--- PAGE ---
--*--

And later, after he had left:-

“BRIG OF TURK, 5 July [1853].-... The pleasantness of these people consists in very different qualities: in Lady Trevelyan in her wit and playfulness, together with very profound feeling; in Sir Walter in general kindness, accurate information on almost every subject, and the tone of mind resulting from a steady effort to do as much good as he can to the people on a large estate, I suppose not less than twenty square miles of field and moor. He has a museum at the top of the house containing a very valuable collection of minerals, birds, and shells, which was very delightful to me, as the days were generally wet.”

It was at Wallington also that Ruskin first met a man who became one of his dearest friends, Dr. John Brown.1 On the same occasion he visited Sir John Swinburne at Capheaton in order to see his Turners.

--*--

--- RECORDED INFORMATION ---
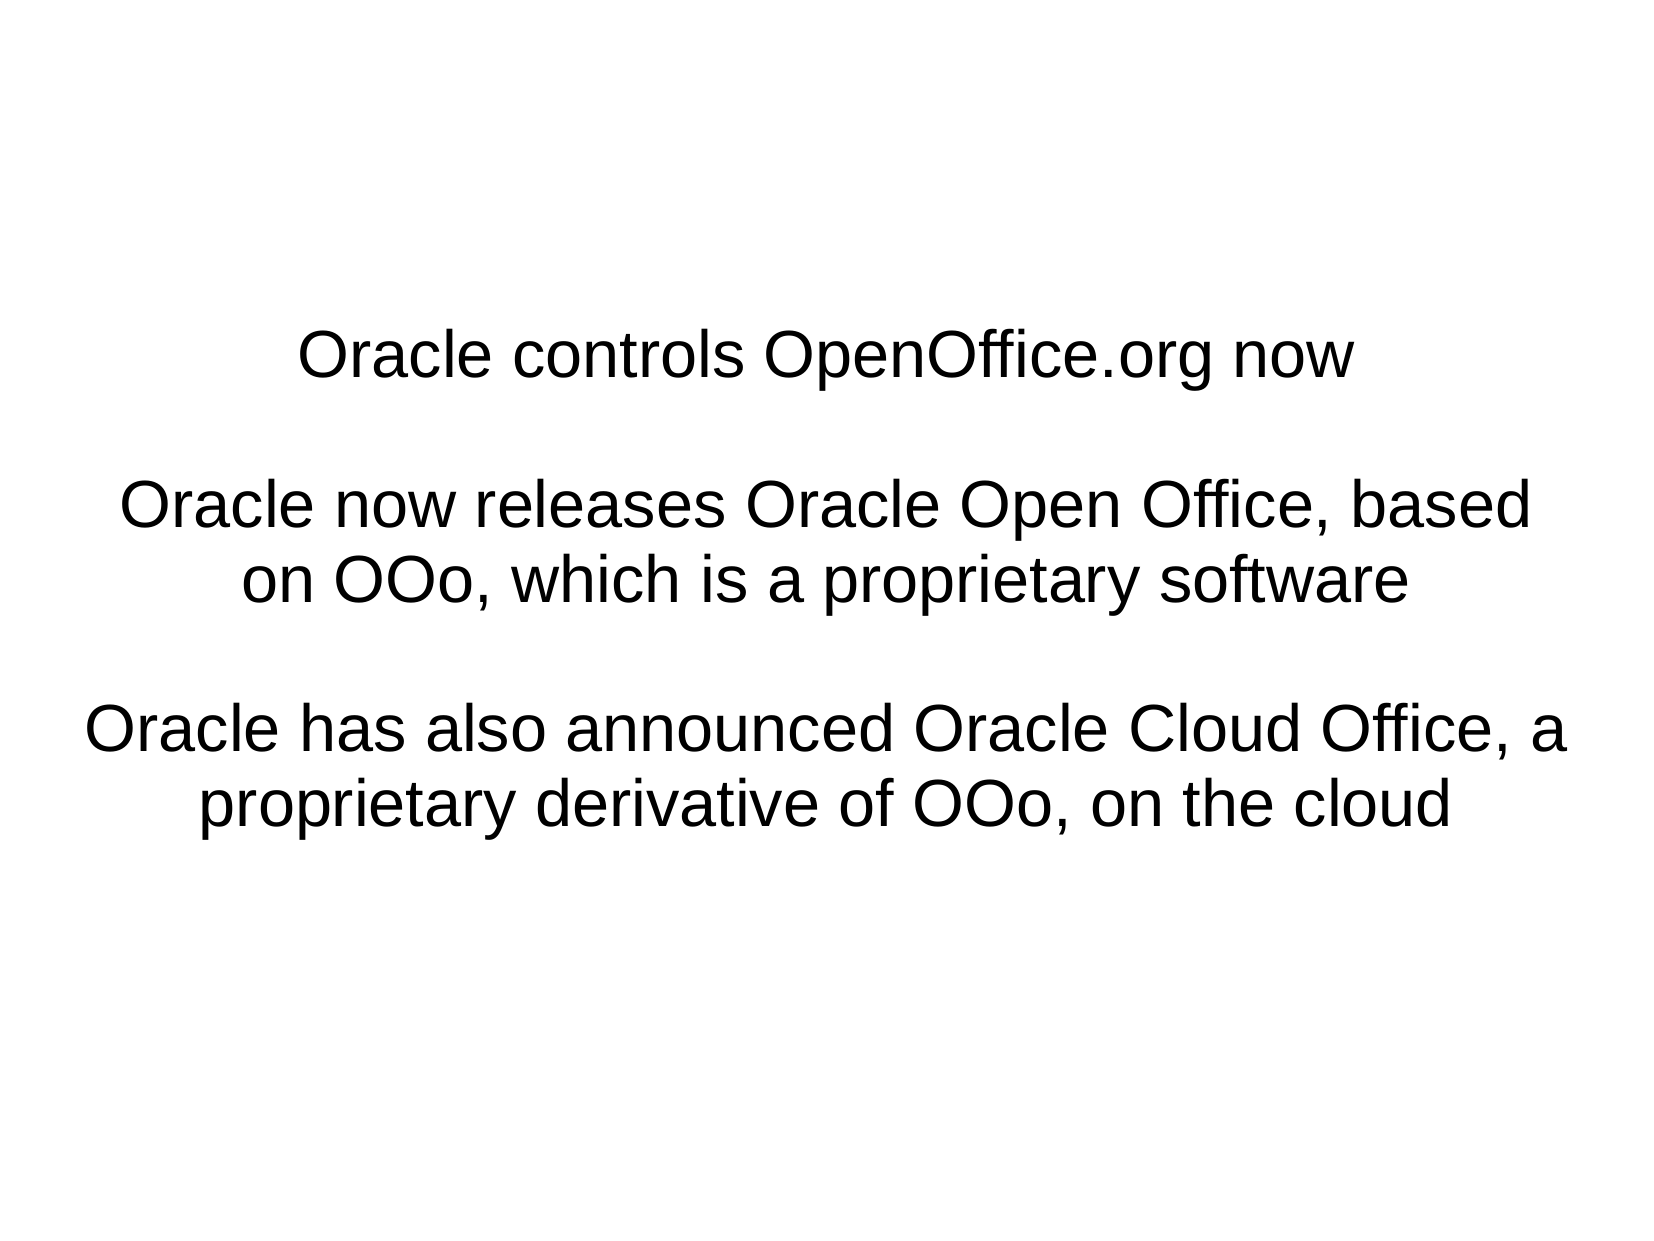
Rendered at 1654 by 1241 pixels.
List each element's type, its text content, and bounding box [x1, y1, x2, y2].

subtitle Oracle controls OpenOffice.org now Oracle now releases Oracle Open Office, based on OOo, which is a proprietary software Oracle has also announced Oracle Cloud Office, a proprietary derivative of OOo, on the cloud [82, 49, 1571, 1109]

--*--

--- SET TASKS ---
A – From the Wallington passage, return word for word the part from "It was at Wallington" up to and including "see his Turners.".
B – In the Wallington passage, rewrite the paragraph beginning "BRIG OF TURK, 5 July [1853]" as a short bulleted list that keeps its main facts.

--- RESULTS OF THE TASKS ---
A –
It was at Wallington also that Ruskin first met a man who became one of his dearest friends, Dr. John Brown.1 On the same occasion he visited Sir John Swinburne at Capheaton in order to see his Turners.

B –
- Written from Brig of Turk, 5 July 1853.
- Lady Trevelyan's pleasantness: wit and playfulness, together with very profound feeling.
- Sir Walter's pleasantness: general kindness, accurate information on almost every subject, and a steady effort to do as much good as he can for the people on his large estate, guessed at not less than twenty square miles of field and moor.
- He keeps a museum at the top of the house with a very valuable collection of minerals, birds, and shells, which the writer found very delightful because the days were generally wet.